What you should do: What you produce should be an exact transcription of the data, minus any pictures.

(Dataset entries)
──────────────────────────────

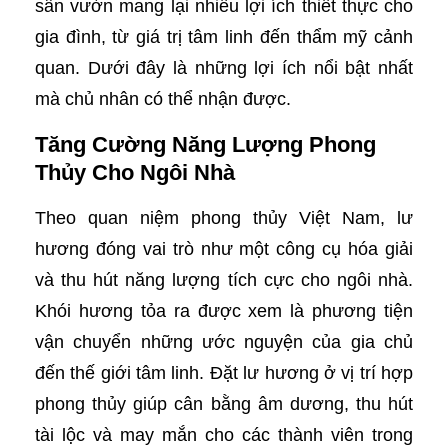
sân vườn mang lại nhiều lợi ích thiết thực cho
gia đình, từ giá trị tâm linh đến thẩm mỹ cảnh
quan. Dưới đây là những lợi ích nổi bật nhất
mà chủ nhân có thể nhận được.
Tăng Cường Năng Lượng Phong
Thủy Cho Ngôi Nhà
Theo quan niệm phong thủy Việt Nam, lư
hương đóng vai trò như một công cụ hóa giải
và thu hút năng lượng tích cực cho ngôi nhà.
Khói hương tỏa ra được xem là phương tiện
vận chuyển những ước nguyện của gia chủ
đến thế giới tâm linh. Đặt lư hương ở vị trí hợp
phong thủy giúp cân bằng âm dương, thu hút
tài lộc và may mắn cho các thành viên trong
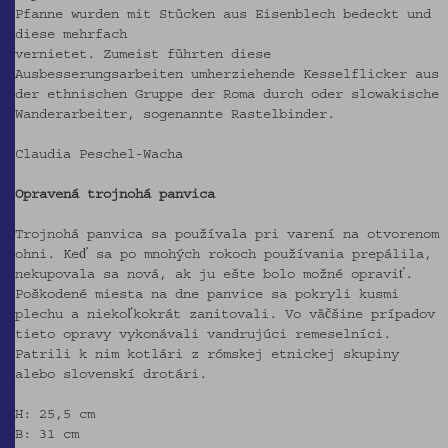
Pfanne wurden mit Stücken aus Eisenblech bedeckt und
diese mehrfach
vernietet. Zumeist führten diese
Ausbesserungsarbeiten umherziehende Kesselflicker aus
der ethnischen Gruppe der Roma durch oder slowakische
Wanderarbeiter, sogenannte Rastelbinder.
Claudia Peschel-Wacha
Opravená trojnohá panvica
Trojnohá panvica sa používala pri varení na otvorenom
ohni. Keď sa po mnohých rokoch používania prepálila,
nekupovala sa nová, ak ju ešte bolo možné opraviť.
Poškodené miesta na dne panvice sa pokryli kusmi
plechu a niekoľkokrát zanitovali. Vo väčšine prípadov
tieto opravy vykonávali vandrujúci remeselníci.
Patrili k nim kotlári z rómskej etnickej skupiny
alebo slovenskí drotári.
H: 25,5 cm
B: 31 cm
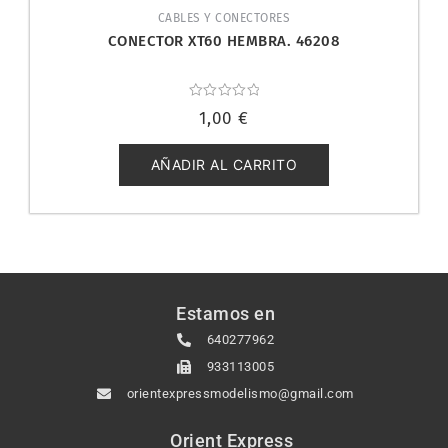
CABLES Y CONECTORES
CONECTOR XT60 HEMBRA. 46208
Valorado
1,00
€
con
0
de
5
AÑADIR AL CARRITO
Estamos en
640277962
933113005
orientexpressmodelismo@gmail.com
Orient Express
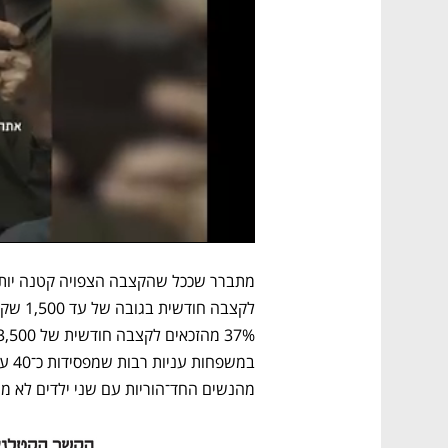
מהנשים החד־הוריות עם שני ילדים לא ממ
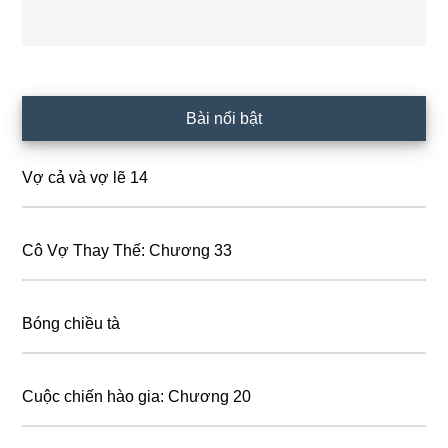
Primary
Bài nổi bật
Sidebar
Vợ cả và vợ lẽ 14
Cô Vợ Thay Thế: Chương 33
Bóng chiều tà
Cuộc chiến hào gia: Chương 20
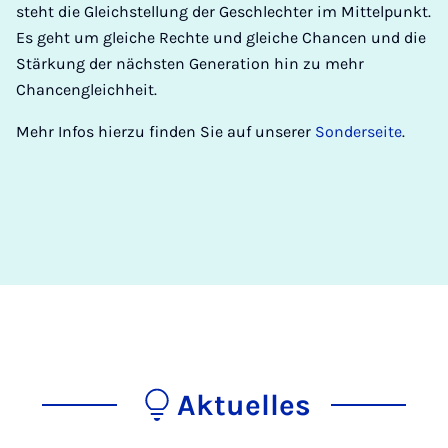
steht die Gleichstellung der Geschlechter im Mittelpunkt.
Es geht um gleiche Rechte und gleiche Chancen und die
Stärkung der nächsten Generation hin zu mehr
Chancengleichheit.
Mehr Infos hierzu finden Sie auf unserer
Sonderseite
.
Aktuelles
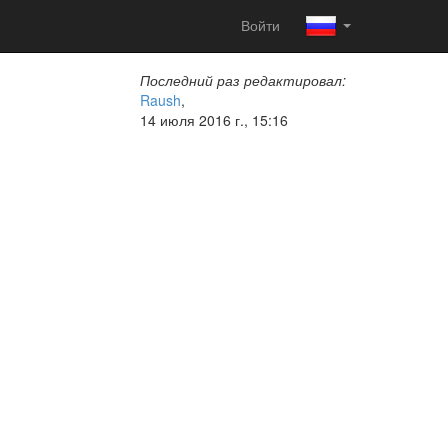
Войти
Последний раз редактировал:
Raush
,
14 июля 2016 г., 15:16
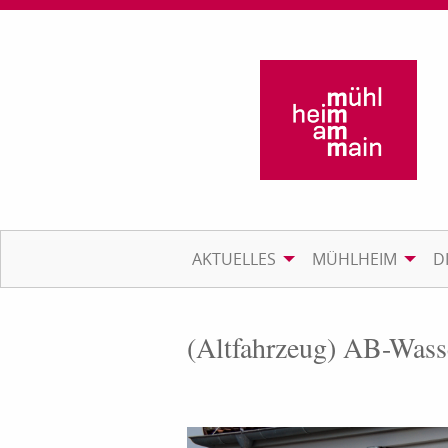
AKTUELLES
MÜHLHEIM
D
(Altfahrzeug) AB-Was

──────────────────────────────

Answer to this task:
sân vườn mang lại nhiều lợi ích thiết thực cho
gia đình, từ giá trị tâm linh đến thẩm mỹ cảnh
quan. Dưới đây là những lợi ích nổi bật nhất
mà chủ nhân có thể nhận được.
Tăng Cường Năng Lượng Phong
Thủy Cho Ngôi Nhà
Theo quan niệm phong thủy Việt Nam, lư
hương đóng vai trò như một công cụ hóa giải
và thu hút năng lượng tích cực cho ngôi nhà.
Khói hương tỏa ra được xem là phương tiện
vận chuyển những ước nguyện của gia chủ
đến thế giới tâm linh. Đặt lư hương ở vị trí hợp
phong thủy giúp cân bằng âm dương, thu hút
tài lộc và may mắn cho các thành viên trong
Pfanne wurden mit Stücken aus Eisenblech bedeckt und
diese mehrfach
vernietet. Zumeist führten diese
Ausbesserungsarbeiten umherziehende Kesselflicker aus
der ethnischen Gruppe der Roma durch oder slowakische
Wanderarbeiter, sogenannte Rastelbinder.
Claudia Peschel-Wacha
Opravená trojnohá panvica
Trojnohá panvica sa používala pri varení na otvorenom
ohni. Keď sa po mnohých rokoch používania prepálila,
nekupovala sa nová, ak ju ešte bolo možné opraviť.
Poškodené miesta na dne panvice sa pokryli kusmi
plechu a niekoľkokrát zanitovali. Vo väčšine prípadov
tieto opravy vykonávali vandrujúci remeselníci.
Patrili k nim kotlári z rómskej etnickej skupiny
alebo slovenskí drotári.
H: 25,5 cm
B: 31 cm
CABLES Y CONECTORES
CONECTOR XT60 HEMBRA. 46208
Valorado
1,00
€
con
0
de
5
AÑADIR AL CARRITO
Estamos en
640277962
933113005
orientexpressmodelismo@gmail.com
Orient Express
מהנשים החד־הוריות עם שני ילדים לא ממ
Primary
Bài nổi bật
Sidebar
Vợ cả và vợ lẽ 14
Cô Vợ Thay Thế: Chương 33
Bóng chiều tà
Cuộc chiến hào gia: Chương 20
steht die Gleichstellung der Geschlechter im Mittelpunkt.
Es geht um gleiche Rechte und gleiche Chancen und die
Stärkung der nächsten Generation hin zu mehr
Chancengleichheit.
Mehr Infos hierzu finden Sie auf unserer
Sonderseite
.
Aktuelles
Войти
Последний раз редактировал:
Raush
,
14 июля 2016 г., 15:16
AKTUELLES
MÜHLHEIM
D
(Altfahrzeug) AB-Was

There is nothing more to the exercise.